Snapchat’s parent Snap has settled a social media addiction lawsuit just days before the landmark case was due to go to trial in Los Angeles.

Terms of the deal were not announced as it was revealed by lawyers at a California Superior Court hearing, after which Snap told the BBC the parties were “pleased to have been able to resolve this matter in an amicable manner”.

Other defendants in the case include Instagram parent Meta, ByteDance’s TikTok and Alphabet’s YouTube, none of which have settled.

The plaintiff, a 19-year old woman identified by the initials K.G.M., alleged that the algorithmic design of the platforms left her addicted and affected her mental health.

In the absence of a settlement with the other parties, the trial is scheduled to go forward against the remaining three defendants, with jury selection due to begin on 27 January.

Meta boss Mark Zuckerberg is expected to testify, and until Tuesday’s settlement, Snap CEO Evan Spiegel was also set to take the stand.
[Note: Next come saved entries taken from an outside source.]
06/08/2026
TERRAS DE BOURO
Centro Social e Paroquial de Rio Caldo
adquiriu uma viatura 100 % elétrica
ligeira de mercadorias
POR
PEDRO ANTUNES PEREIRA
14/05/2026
Meta, TikTok and Alphabet did not respond to BBC inquiries seeking reaction to the settlement.

Snap is still a defendant in other social media addiction cases that have been consolidated in the court.

The closely watched cases could challenge a legal theory that social media companies have used to shield themselves.

They have long argued that Section 230 of the Communications Decency Act of 1996 protects them from liability for what third parties post on their platforms.

But plaintiffs argue that the platforms are designed in a way that leaves users addicted through choices that affect their algorithms and notifications.

The social media companies have said the plaintiffs’ evidence falls short of proving that they are responsible for alleged harms such as depression and eating disorders.